On the other hand, gun owners are concentrated in rural areas and socially peripheral in that respect. They do not differ greatly in income or level of education from gun control supporters. So while there is some reason to view gun rights supporters and gun owners as a group with demographic attributes that increase their political efficacy, that may not be the whole story.

Instead of viewing gun owners and advocates simply as individuals with some characteristics that predispose them to political action, we should take account of their position in social networks that facilitate collective action in favor of gun rights . I am not talking about Facebook and Twitter either, but actual face-to-face interaction. People often go hunting and target-shooting in groups. Gun enthusiasts assemble at gun shows. There are businesses that cater to gun owners; firearms and ammunition manufacturers and the operators of target ranges and gun shows. It is well-known that firms find it easier to build effective lobbies than do large groups of citizens, but beyond that gun owners’ social activities facilitate organizing. They are embedded in social networks of people with similar views and simply by socializing, engaging in recreational activities or reading publications devoted to their hobbies, they may learn about political efforts that at least some of them are predisposed to support. It’s not an accident that many of the most successful social movements in American history from abolition to Prohibition and the Civil Rights Movement were based in churches. These campaigns piggy-backed on pre-existing social organizations and communities rather than building connections from scratch. Women’s suffrage activists and LGBT rights supporters also could take advantage of the fact that their constituencies spent time together. Union organizers face obstacles, but those they hope to organize work together.

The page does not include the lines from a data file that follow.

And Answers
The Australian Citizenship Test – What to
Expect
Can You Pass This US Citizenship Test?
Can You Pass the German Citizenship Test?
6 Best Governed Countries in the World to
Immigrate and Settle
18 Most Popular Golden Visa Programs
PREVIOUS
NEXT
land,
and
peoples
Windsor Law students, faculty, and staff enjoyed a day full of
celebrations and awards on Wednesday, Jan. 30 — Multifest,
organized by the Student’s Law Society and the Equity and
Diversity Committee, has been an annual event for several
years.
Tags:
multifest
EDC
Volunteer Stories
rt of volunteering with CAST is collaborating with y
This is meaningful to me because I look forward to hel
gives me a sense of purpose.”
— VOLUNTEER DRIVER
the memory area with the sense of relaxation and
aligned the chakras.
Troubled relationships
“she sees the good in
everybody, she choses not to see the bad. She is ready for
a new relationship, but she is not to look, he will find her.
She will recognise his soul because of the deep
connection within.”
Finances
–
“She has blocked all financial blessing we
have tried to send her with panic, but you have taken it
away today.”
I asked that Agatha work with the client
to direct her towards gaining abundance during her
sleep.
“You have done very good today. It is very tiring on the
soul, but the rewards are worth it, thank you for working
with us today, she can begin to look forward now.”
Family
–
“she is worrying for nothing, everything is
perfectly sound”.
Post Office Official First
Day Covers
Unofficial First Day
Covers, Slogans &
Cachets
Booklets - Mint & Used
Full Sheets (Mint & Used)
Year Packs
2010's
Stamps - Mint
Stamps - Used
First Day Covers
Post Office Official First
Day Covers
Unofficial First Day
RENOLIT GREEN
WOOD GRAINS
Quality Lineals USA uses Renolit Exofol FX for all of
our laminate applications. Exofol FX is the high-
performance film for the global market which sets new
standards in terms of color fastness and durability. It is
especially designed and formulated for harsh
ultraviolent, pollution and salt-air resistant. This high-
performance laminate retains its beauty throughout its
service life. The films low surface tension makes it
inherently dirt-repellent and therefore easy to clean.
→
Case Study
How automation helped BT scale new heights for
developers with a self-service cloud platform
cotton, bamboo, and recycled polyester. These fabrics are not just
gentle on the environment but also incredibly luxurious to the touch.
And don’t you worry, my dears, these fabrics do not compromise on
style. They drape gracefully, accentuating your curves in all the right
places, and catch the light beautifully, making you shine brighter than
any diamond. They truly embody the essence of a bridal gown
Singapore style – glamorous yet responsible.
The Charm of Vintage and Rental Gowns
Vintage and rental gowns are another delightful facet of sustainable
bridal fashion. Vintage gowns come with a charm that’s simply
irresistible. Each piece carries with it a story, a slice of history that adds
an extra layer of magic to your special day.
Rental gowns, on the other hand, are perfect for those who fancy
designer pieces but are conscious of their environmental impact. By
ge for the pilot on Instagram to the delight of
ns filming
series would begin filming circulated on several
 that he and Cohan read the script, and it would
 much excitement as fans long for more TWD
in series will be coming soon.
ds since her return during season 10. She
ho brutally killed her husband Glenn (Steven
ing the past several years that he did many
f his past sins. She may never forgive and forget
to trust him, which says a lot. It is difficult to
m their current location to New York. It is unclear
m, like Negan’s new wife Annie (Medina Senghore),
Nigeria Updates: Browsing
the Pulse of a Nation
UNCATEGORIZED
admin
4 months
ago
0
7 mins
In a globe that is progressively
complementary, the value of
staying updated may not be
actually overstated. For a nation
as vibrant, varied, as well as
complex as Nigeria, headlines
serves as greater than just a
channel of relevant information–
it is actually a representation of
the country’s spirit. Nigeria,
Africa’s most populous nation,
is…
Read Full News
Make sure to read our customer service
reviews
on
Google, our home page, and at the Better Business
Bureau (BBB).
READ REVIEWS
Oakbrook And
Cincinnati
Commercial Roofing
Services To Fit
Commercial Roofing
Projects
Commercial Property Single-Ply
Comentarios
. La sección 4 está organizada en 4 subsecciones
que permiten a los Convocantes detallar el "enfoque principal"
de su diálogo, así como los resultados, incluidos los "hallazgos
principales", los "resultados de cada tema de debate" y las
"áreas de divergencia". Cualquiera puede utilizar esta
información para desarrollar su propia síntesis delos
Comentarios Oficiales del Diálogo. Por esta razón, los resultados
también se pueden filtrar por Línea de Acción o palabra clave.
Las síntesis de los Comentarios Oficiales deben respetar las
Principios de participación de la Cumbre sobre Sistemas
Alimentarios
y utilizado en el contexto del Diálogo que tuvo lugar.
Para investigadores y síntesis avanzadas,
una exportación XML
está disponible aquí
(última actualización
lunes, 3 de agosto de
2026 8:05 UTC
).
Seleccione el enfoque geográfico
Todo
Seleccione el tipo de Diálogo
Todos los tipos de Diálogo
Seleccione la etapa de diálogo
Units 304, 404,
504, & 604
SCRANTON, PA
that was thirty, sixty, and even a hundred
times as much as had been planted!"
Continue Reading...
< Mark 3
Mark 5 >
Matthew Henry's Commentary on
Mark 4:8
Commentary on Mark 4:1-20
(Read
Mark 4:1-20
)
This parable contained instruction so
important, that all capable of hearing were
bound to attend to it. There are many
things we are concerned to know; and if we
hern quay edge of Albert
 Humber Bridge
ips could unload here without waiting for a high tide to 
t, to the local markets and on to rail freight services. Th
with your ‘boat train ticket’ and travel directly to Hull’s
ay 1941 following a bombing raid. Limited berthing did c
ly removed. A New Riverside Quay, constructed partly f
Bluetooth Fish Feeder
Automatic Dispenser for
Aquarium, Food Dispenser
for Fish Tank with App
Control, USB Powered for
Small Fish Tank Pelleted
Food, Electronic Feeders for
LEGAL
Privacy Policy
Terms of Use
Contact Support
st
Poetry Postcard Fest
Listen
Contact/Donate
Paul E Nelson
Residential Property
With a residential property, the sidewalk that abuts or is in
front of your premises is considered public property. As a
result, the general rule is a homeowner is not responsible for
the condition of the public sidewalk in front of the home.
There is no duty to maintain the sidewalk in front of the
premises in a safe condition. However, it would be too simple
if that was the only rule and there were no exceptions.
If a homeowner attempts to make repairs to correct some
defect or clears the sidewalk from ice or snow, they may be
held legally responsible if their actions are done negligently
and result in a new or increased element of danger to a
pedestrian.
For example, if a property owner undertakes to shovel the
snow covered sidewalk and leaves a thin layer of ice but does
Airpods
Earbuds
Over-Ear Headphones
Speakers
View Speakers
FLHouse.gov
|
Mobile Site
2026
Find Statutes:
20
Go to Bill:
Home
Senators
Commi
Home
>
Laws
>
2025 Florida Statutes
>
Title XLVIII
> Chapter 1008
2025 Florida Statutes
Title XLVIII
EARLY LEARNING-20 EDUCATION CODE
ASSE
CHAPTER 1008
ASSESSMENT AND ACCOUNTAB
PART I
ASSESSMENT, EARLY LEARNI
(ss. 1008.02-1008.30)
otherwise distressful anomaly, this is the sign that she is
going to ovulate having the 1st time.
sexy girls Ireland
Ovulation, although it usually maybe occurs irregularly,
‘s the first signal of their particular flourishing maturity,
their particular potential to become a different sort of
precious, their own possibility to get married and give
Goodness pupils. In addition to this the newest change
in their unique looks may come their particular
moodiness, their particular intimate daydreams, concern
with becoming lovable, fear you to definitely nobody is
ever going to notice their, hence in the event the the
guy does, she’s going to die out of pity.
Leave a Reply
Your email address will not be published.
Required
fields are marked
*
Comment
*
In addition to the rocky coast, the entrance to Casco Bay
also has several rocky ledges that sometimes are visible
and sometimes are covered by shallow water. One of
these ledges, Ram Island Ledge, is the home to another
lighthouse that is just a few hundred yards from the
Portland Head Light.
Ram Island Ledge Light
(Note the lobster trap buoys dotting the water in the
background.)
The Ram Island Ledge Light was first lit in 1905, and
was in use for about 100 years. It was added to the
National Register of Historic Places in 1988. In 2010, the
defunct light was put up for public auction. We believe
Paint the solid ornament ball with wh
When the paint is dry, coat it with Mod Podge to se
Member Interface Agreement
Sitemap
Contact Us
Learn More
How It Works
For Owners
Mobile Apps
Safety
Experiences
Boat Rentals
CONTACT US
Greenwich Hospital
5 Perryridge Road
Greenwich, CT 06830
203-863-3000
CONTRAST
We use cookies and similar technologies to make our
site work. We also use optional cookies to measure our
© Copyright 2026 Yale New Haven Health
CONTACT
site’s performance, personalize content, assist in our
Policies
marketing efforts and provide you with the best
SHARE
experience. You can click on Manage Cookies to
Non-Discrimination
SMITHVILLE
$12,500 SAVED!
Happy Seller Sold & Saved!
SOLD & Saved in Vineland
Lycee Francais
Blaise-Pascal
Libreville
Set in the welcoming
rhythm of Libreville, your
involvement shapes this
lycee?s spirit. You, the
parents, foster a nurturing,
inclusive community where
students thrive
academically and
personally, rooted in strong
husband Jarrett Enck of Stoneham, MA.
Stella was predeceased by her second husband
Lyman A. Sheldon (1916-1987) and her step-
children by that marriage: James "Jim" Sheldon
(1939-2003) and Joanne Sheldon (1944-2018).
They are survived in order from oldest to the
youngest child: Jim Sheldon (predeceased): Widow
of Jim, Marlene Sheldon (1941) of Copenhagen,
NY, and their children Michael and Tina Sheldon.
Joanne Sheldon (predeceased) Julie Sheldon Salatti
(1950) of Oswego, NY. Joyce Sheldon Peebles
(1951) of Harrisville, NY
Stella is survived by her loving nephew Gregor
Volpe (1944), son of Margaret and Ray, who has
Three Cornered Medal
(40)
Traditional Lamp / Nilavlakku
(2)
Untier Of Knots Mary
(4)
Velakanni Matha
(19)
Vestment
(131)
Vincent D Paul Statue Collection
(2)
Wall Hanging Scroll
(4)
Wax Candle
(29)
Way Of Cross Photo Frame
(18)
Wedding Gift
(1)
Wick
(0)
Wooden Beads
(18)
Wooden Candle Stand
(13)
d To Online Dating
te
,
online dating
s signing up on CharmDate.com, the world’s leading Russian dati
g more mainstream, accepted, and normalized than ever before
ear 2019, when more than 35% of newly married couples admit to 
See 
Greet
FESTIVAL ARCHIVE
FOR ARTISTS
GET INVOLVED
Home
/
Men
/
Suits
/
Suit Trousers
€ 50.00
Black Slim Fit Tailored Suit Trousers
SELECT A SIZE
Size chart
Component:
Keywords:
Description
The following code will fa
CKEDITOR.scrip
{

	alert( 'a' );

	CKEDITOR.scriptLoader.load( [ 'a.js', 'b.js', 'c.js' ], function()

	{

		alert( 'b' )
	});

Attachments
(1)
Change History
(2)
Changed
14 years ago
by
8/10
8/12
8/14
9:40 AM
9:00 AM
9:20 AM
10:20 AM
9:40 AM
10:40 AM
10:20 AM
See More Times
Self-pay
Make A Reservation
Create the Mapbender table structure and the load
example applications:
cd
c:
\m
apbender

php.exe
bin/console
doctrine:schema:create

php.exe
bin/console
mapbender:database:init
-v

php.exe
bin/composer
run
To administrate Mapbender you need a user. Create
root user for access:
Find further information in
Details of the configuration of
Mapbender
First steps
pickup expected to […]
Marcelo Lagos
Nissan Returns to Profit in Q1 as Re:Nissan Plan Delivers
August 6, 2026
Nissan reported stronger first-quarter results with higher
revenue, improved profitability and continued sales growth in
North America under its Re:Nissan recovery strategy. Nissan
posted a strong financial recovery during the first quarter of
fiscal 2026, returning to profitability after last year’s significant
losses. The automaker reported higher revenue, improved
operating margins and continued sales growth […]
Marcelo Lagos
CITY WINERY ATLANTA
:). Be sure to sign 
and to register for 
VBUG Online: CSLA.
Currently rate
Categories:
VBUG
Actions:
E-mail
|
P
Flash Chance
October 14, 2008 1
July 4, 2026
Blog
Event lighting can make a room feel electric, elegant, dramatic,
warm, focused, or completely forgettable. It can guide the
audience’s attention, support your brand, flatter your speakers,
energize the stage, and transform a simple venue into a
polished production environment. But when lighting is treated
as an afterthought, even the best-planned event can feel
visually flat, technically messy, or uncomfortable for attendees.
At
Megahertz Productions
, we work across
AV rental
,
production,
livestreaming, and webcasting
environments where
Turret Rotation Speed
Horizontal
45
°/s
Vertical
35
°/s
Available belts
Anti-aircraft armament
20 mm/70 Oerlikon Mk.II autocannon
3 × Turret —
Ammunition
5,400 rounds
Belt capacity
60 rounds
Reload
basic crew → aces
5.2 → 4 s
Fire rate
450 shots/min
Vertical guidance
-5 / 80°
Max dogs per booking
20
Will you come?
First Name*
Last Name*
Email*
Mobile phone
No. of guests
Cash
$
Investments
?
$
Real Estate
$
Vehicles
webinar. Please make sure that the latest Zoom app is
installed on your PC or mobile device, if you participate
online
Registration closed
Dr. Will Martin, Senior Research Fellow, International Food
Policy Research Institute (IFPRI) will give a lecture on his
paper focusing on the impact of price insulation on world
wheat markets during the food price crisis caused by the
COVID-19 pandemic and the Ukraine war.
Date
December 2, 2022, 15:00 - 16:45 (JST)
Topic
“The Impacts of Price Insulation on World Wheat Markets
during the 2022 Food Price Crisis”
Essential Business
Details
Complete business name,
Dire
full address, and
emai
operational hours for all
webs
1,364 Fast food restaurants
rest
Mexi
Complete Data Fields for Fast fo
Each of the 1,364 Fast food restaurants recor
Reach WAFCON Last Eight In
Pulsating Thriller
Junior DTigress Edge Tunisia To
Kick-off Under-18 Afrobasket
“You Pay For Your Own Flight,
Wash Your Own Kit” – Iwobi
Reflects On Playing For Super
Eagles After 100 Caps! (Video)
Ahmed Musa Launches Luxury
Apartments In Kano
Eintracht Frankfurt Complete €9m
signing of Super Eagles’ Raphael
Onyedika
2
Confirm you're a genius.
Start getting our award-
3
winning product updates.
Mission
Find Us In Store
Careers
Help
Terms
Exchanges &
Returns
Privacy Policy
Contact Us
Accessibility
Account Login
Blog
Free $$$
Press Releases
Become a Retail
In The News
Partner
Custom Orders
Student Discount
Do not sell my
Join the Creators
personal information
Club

By contrast, gun control supporters have no shared social activities, no common identity and no companies that cater to them. Their jobs don’t bring them together. Unlike gun rights advocates’ they don’t find and stay in touch with each other without a conscious and sustained effort to do so. Under these conditions, it is not surprising to find far more effective mobilization of sentiment on the gun rights side. So even if there was significant intensity of feeling on the part of a sizable minority of gun control advocates,(say 10% of the 90% favoring background checks) we should expect them to have greater difficulty in channeling those feelings and building durable political organizations.

This does not mean gun control advocates can never prevail. The last time gun control advocates won the day on Capitol Hill, the 103rd Congress (1993-1994) which saw the passage of the Brady Bill and the Assault Weapons Ban, there was unified Democratic government and crime rates were far higher than they are today. Perhaps if those conditions recur gun control advocates will make gains, despite their disadvantages in mobilizing. The slow decline in gun ownership may one day weaken the NRA’s hand as well.

Yet all in all, the structural and sociological factors working in favor of the gun rights side seem fairly durable, while the memories of the horrific Newtown shooting will continue to fade. In the short and medium term, claims that the NRA overreached and gained a Phyrric victory seem wishful in the extreme.

1 Comment on Why Do Gun Rights Advocates Have More Political Firepower?

  1. Hmmm…about that vast majority – claimed to be 90%+ who support background checks in polls. If it only takes 50%+ to re-elect a senator, why would a senator fear the NRA’s influence on voters? There are only 4 million NRA members (maybe up to 5 million since Dec 2012) and polls also showed 80%+ of them supported background checks.

    Why do senators fear the 40% (90%-50%) who are in favor of background checks will vote against them if they voted for the background checks bill.